TEXTO DE LA PÁGINA —
——————————

En «El nombre de la rosa», Sean Connery dio vida al monje franciscano Guillermo de Baskerville
En «El nombre de la rosa», Sean Connery dio vida al monje franciscano Guillermo de BaskervilleGerald PennyAP

Cuando le entrevisté hace medio siglo en Marbella tenía 40 años y el rostro quemado por el sol. Odiaba a los reporteros, sobre todo, a los que se subían a los árboles para fotografiarlo en bolas en su casa de Malibú, me dijo, pero yo le aclaré que esos paparazzi eran la mayoría ingleses, «como usted». Patinazo. No perdió la sonrisa irónica. «Como me vuelvas a llamar inglés –me dijo–, te disparo a la cabeza». Y me apuntó a la frente con dos dedos estirados. Era escocés, «como el mejor whisky que puedas beber». Él ya estaba bebiendo uno, seco, sin hielo. Me había valido de una artimaña para lograr la entrevista: el jefe de relaciones públicas del club me hizo pasar por el redactor de una revista de golf. Solo así podría hablar con Sean Connery, y no más de quince minutos.

James Bond descubrió a la tercera pregunta que yo no tenía ni puñetera idea de golf, pero había hecho un buen recorrido esa mañana, ganándole la paella a su contrincante, y decidió no echarme a puntapiés del bar. Acababa de terminar otra película como 007, «Diamantes para la eternidad», y le pregunté que por qué la había hecho si odiaba al personaje hasta el punto de que le gustaría matarlo, como había confesado a la Prensa inglesa. «Es la última –respondió–. Y es cierto que lo odio; ese tipo tiene tan poco que ver conmigo como yo con el Papa, pero gracias a él puedo tener una casa aquí y jugar al golf». Cuando le dije que nadie lucía un esmoquin como él, respondió que era elegante, sí, lo había sido hasta cuando era pobre, y añadió: «Nunca ensucio la habitación del hotel, nunca tomo drogas y nunca escucho a Los Beatles».

——————————

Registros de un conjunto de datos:
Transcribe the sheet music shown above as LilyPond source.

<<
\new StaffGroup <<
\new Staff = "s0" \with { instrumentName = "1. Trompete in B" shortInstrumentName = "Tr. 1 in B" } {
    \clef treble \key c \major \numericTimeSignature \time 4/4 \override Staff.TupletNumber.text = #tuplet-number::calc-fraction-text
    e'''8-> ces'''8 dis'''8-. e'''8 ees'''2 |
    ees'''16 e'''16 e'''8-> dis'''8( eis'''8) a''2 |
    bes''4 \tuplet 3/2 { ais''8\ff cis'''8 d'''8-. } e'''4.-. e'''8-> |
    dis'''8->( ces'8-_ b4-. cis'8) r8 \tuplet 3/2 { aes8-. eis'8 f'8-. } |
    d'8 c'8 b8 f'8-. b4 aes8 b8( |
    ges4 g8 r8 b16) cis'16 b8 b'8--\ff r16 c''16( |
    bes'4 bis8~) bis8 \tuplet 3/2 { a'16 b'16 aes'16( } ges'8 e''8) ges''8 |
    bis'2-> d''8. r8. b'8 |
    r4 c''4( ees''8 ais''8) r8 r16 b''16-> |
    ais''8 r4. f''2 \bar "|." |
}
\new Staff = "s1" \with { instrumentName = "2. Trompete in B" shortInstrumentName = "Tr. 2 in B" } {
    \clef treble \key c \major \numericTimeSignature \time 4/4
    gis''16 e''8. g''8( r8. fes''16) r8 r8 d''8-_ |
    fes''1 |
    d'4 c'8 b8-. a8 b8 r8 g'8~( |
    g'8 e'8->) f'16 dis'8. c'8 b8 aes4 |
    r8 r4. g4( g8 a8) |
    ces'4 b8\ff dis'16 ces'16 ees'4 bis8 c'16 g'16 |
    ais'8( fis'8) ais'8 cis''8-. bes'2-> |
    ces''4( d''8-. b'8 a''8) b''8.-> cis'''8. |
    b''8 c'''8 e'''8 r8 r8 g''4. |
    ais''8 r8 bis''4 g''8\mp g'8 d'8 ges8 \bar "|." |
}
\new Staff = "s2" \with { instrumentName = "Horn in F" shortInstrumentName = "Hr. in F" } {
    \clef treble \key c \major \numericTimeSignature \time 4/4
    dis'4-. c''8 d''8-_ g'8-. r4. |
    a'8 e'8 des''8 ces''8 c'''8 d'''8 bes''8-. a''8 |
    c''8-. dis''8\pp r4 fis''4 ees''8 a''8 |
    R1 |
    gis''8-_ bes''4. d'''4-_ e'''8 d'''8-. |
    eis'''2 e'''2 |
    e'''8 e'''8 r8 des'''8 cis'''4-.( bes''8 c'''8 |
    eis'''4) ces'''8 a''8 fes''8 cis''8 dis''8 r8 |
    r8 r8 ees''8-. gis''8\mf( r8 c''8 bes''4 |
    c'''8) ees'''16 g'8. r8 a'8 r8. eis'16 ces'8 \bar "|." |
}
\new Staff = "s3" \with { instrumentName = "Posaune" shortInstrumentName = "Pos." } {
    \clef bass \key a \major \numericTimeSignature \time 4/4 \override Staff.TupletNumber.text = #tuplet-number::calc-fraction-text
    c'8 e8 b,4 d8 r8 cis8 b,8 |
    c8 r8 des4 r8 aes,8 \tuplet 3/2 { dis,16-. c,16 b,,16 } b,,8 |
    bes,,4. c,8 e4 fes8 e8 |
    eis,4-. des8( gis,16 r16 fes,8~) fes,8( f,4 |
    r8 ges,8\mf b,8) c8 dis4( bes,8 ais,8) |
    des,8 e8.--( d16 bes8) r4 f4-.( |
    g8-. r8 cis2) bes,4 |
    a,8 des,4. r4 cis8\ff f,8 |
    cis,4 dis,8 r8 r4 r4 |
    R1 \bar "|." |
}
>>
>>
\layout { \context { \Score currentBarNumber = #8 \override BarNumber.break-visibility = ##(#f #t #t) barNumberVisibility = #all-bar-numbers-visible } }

——————————

QUÉ HACER —
**1)** Cita el pasaje del texto sobre Sean Connery que empieza en "Cuando le entrevisté" y acaba en "de quince minutos.".
**2)** Sigue el texto sobre la entrevista a Sean Connery a partir de su última frase.

RESULTADOS —
**1)**
Cuando le entrevisté hace medio siglo en Marbella tenía 40 años y el rostro quemado por el sol. Odiaba a los reporteros, sobre todo, a los que se subían a los árboles para fotografiarlo en bolas en su casa de Malibú, me dijo, pero yo le aclaré que esos paparazzi eran la mayoría ingleses, «como usted». Patinazo. No perdió la sonrisa irónica. «Como me vuelvas a llamar inglés –me dijo–, te disparo a la cabeza». Y me apuntó a la frente con dos dedos estirados. Era escocés, «como el mejor whisky que puedas beber». Él ya estaba bebiendo uno, seco, sin hielo. Me había valido de una artimaña para lograr la entrevista: el jefe de relaciones públicas del club me hizo pasar por el redactor de una revista de golf. Solo así podría hablar con Sean Connery, y no más de quince minutos.

**2)**
Las mujeres lo adoran, apunté. «Lo sé, pero no las entiendo; creo que me moriré sin entenderlas». «Eso ya lo dijo Freud». «Pues el jodido vienés tenía razón». Le conté que una actriz amiga, Concha Velasco, tenía siempre un poster suyo en el camerino. «¿Es guapa?» «Sí, y buena actriz». «Entonces es peligrosa; salúdela de mi parte». Estaba a punto de terminar el whisky y el segundo pitillo cuando le pregunté qué haría si mañana fuera el fin del mundo. No lo dudó ni un instante: «Seguir jugando al golf». Se levantó, me dijo que adoraba el clima de Marbella, me estrechó la mano y se largó. Su vida marbellí se reducía a jugar a ese deporte y a ir a las fiestas imprescindibles. Leía mucho y a veces recibía en «Malibú» a gente como Michael Caine o Joan Collins. Se largó a Las Bahamas cuando empezaron a construir alrededor a su mansión torres de apartamentos. «No voy a permitir que toda esa gente me vea en calzoncillos», aseguran que dijo. Ahora ha llegado a su último hoyo.